Hal demikian senantiasa membawa dampak ganda. Di satu sisi menjaga kesucian agama dan menjauhkannya dari aspek tertentu dalam sejarah yang bisa mengotori agama; di sisi lain hal demikian seolah menjadikan agama tidak bertanggung jawab dengan yang dilakukan pemeluknya. Hal yang sama tidak hanya terkait dengan pembacaan atas fenomena kontemporer, tapi juga digunakan untuk membaca sejumlah peristiwa kekerasan dan peperangan dalam sejarah yang melibatkan kelompok-kelompok agama.

Pembacaan melalui “sekularisasi” konflik dan kekerasan agama seolah memang memberikan ketenangan karena agama yang dipeluk tetap bersih dan suci. Namun, melakukan sekularisasi konflik dan kekerasan bernuansa agama tidak terlalu banyak berguna meskipun sepintas lebih menenteramkan umat beragama,terutama umat yang agamanya dituduh terlibat konflik dan kekerasan.

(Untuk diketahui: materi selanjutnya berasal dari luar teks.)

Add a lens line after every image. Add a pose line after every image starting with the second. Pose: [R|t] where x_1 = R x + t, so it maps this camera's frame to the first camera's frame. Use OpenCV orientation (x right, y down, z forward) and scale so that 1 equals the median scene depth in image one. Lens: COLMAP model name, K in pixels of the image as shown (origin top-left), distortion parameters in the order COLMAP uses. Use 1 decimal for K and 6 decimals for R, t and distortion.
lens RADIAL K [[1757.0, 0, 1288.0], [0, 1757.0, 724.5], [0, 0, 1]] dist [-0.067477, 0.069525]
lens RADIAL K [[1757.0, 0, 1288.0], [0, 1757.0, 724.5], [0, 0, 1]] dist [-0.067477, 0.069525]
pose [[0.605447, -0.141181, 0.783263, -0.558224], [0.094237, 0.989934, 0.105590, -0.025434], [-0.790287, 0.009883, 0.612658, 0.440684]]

Jika komunitas agama masih terus memproduksi konflik dan kekerasan, melakukan penyangkalan hanya akan menjauhkan dari sikap kritis.

Ajaran agama dan perilaku umatnya memang tidak bisa dibaca secara hitam putih.Penulis berpendapat, dalam setiap konflik dan kekerasan agama motivasi aktornya dalam setiap level tidak selalu sama.Dalam setiap konflik setidaknya ada dua level aktor: aktor intelektual dan aktor lapangan. Aktor lapangan spirit keagamaannya cenderung lebih tinggi dibanding aktor intelektual. Aktor intelektual—dan juga pihak-pihak yang ingin mengambil keuntungan dari konflik—bisa jadi lebih karena motif ekonomi dan politik, namun tidak demikian dengan aktor lapangan.

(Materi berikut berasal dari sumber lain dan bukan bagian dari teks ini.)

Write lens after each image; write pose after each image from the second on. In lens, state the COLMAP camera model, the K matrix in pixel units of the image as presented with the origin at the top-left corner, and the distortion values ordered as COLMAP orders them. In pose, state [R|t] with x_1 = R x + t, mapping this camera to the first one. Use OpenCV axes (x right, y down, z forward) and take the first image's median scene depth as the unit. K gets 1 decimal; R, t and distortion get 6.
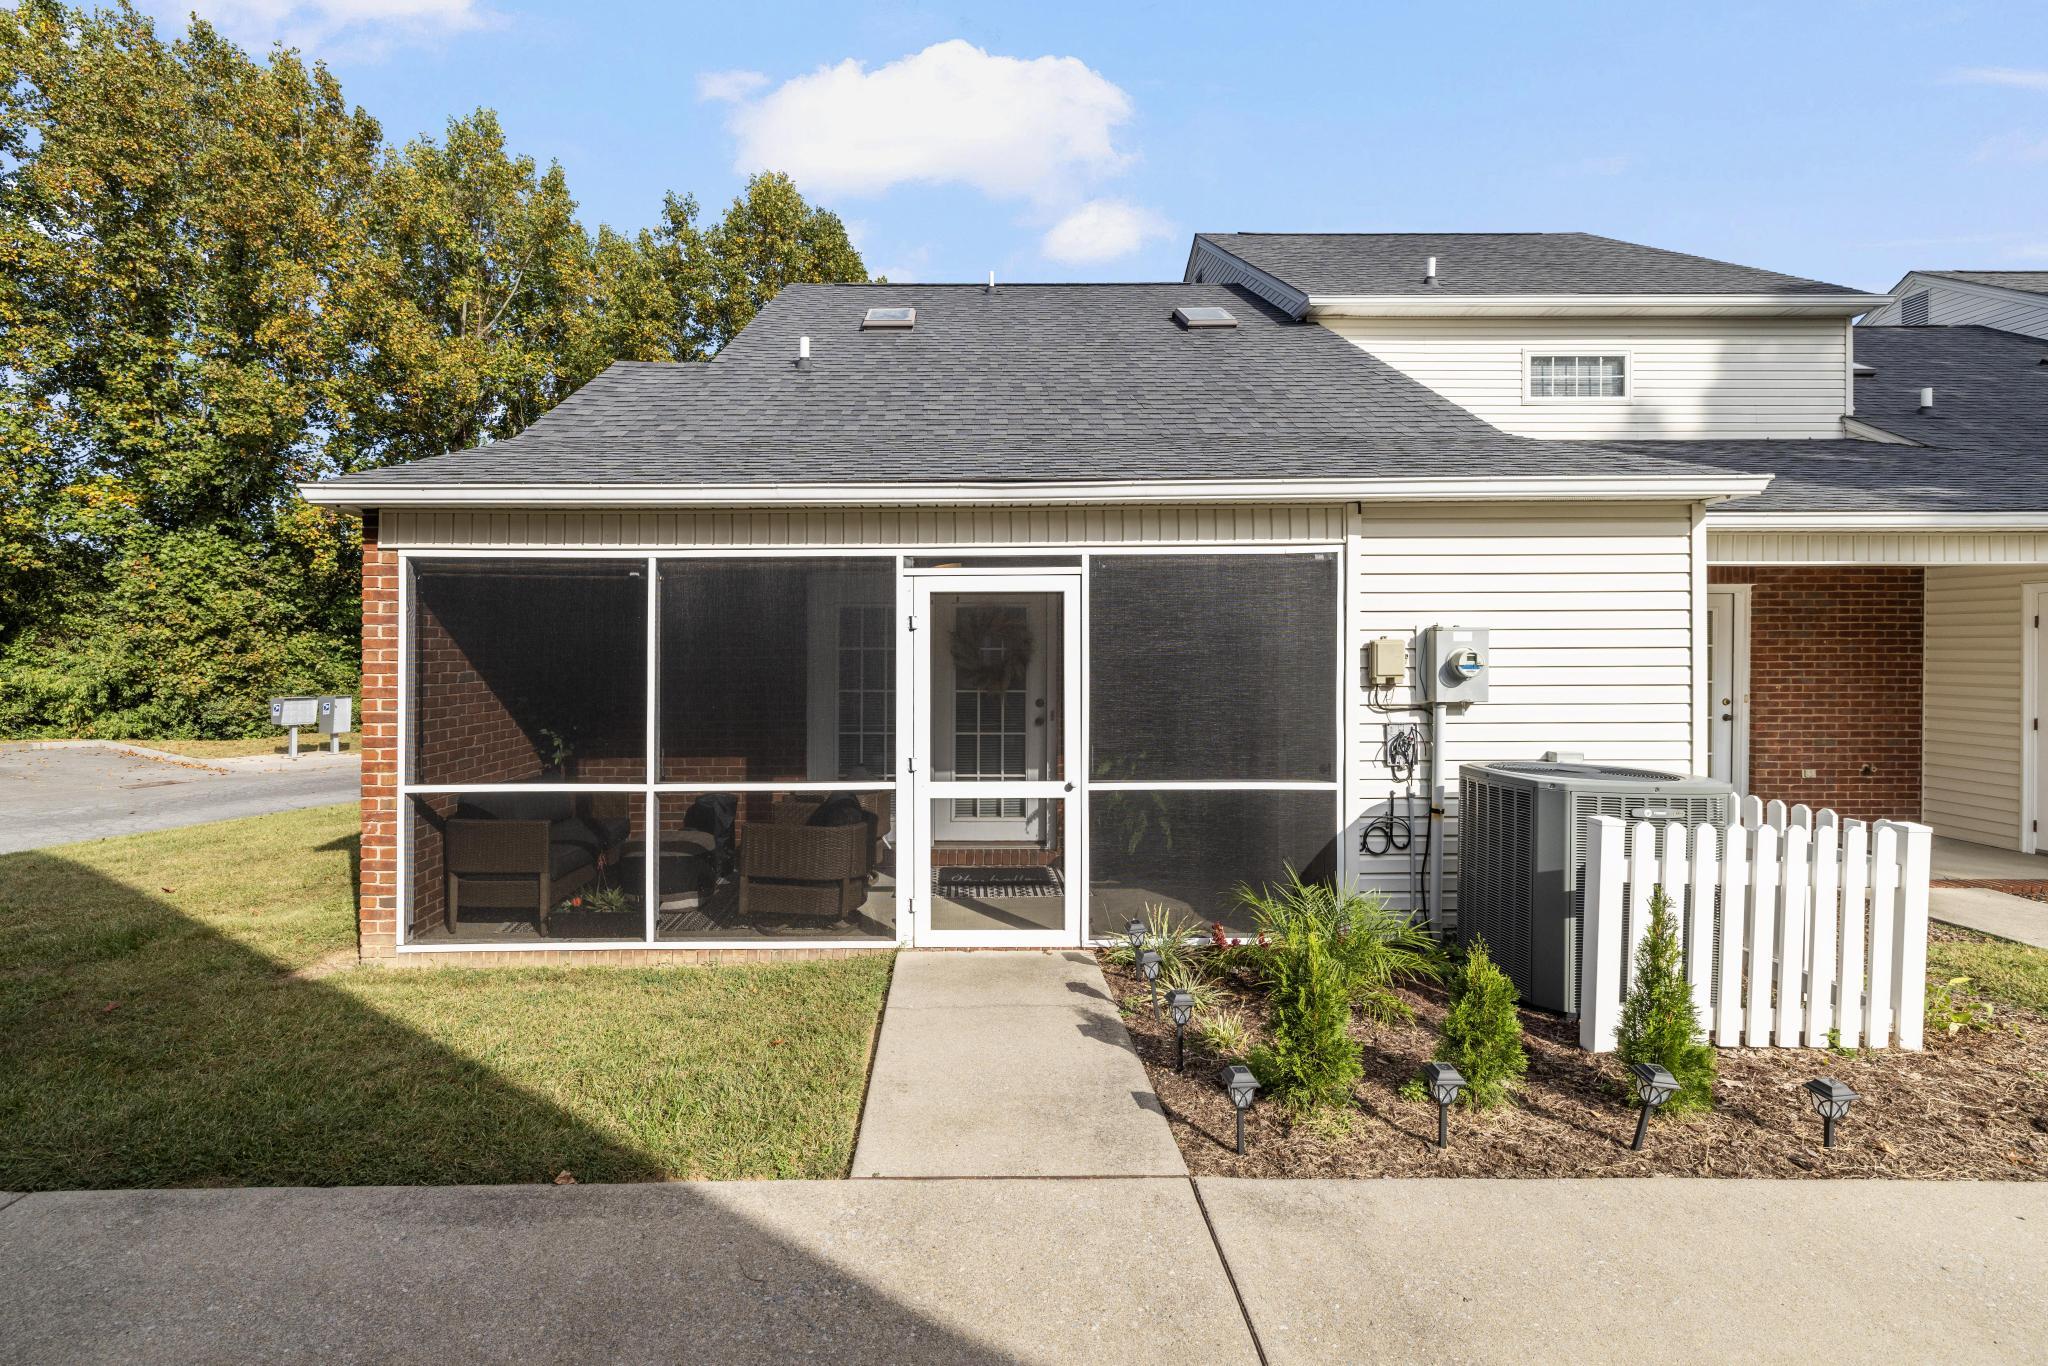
lens RADIAL K [[952.2, 0, 1026.2], [0, 952.2, 648.2], [0, 0, 1]] dist [0.012819, 0.000126]
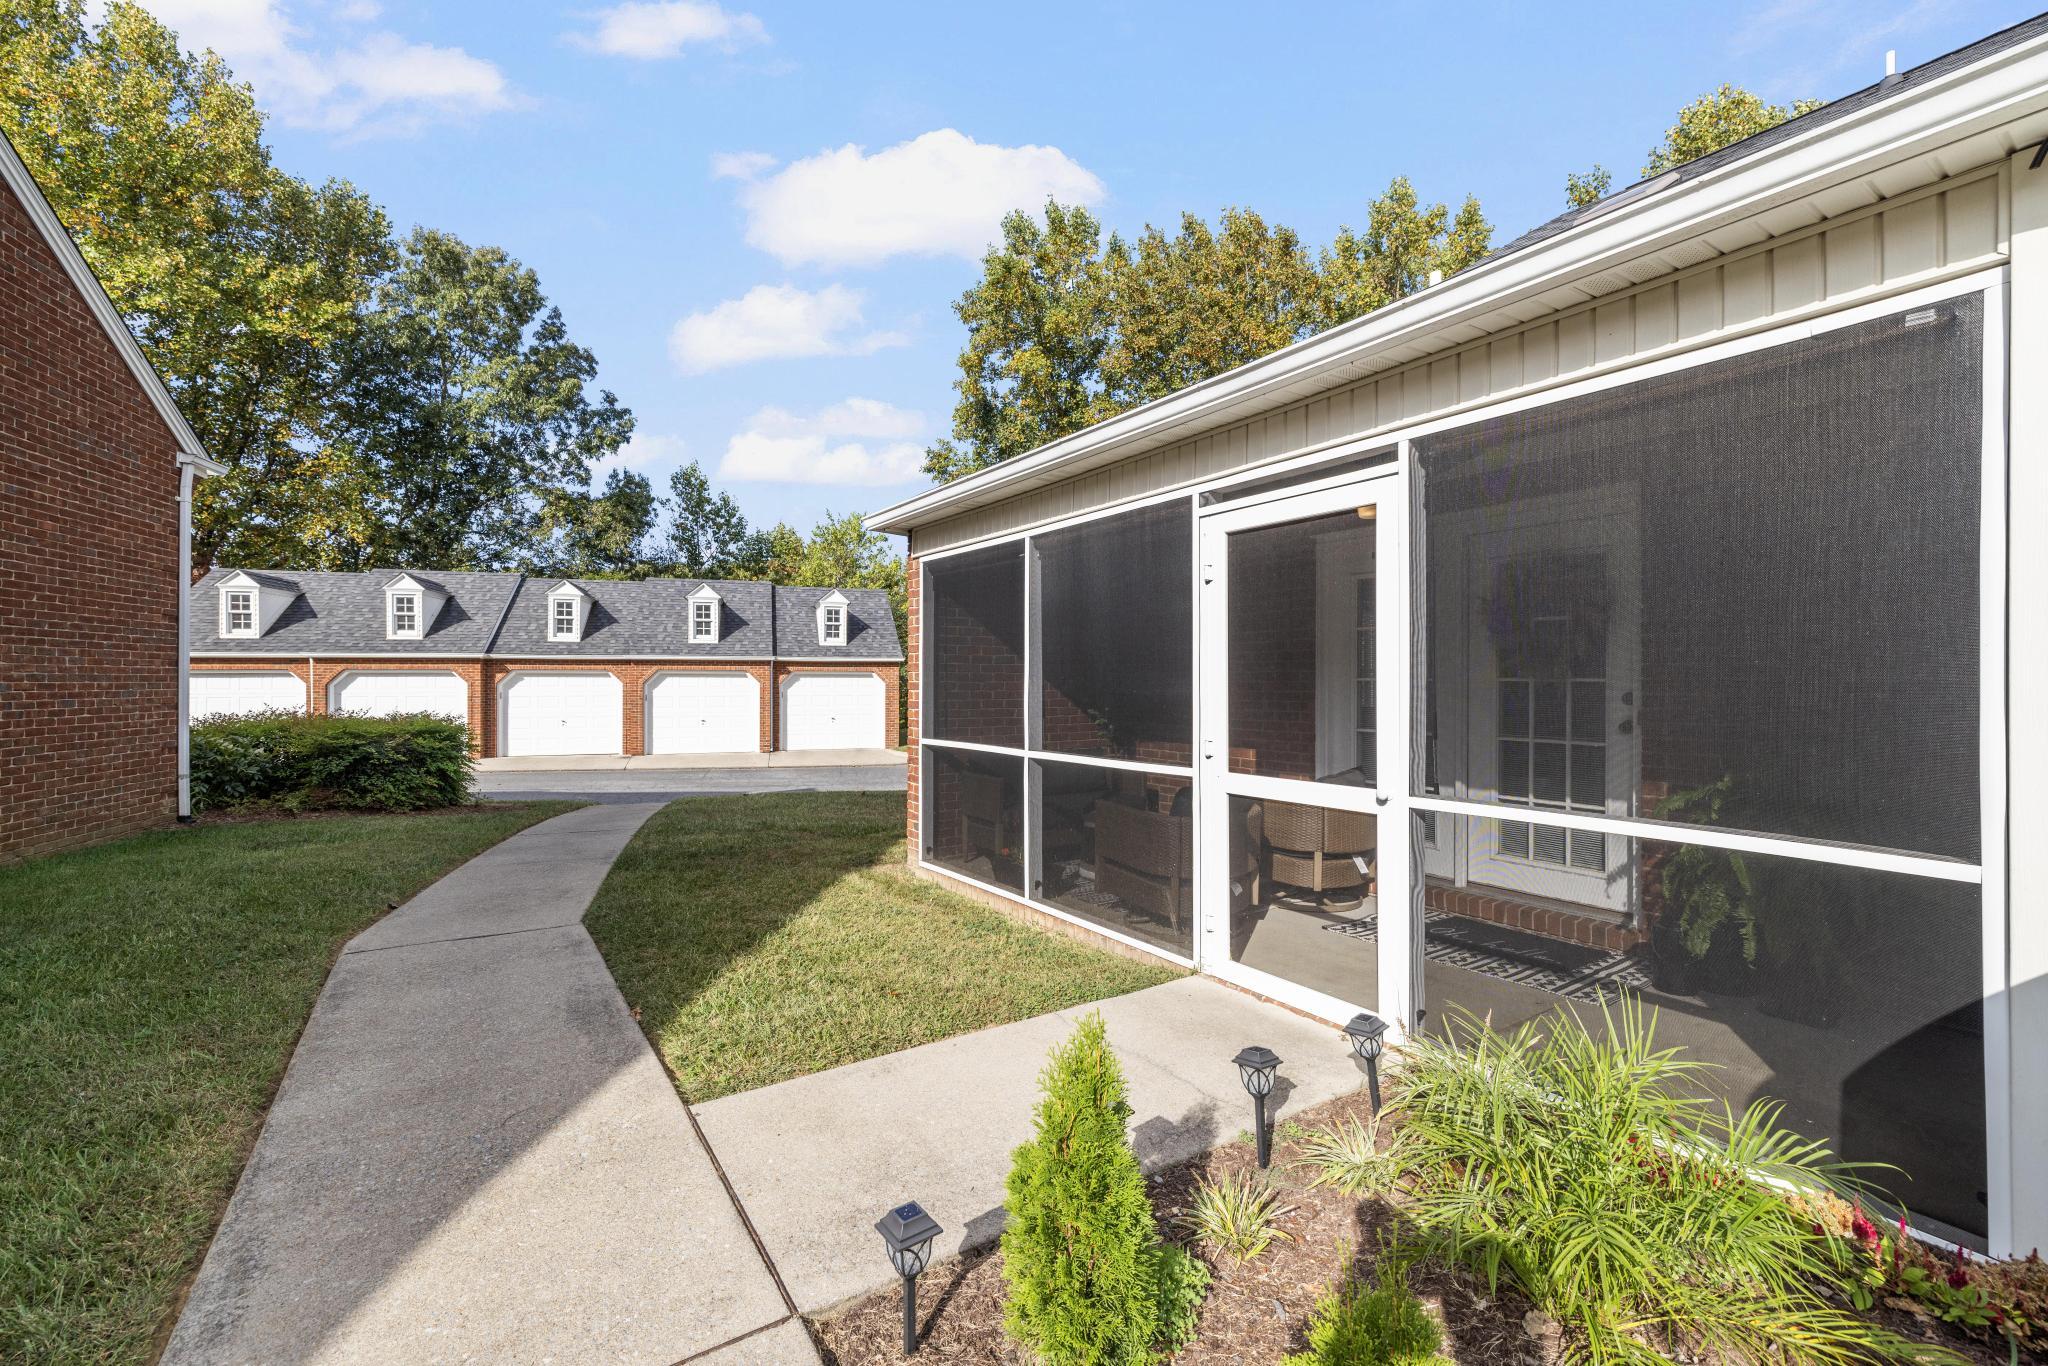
lens RADIAL K [[902.6, 0, 1024.0], [0, 902.6, 683.0], [0, 0, 1]] dist [0.001763, 0.000093]
pose [[0.511059, -0.000557, -0.859545, 0.455564], [-0.000416, 1.000000, -0.000895, 0.066367], [0.859545, 0.000815, 0.511059, 0.469195]]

Menurut hemat penulis, sekularisasi kekerasan dalam agama hanyalah sikap apologis yang tidak akan menyelesaikan substansi persoalan. Sebagai umat beragama, tentu kita tidak rela jika agama yang kita yakini berasal dari Tuhan terlibat dalam konflik dan kekerasan. Namun, mengingkari dan terus menyangkal juga tidak akan banyak membantu.

Karena itu, hal terbaik adalah mengakui secara jujur bahwa dalam agama memang terdapat anasir kekerasan yang bisa dijadikan sebagai referensi historis bagi generasi berikutnya, terutama generasi yang berpandangan bahwa sejarah adalah kebenaran. Karena itu, mendidik dan mendewasakan umat beragama agar tidak mudah diprovokasi melakukan kekerasan merupakan pekerjaan rumah yang harus dilakukan semua pihak yang antikekerasan.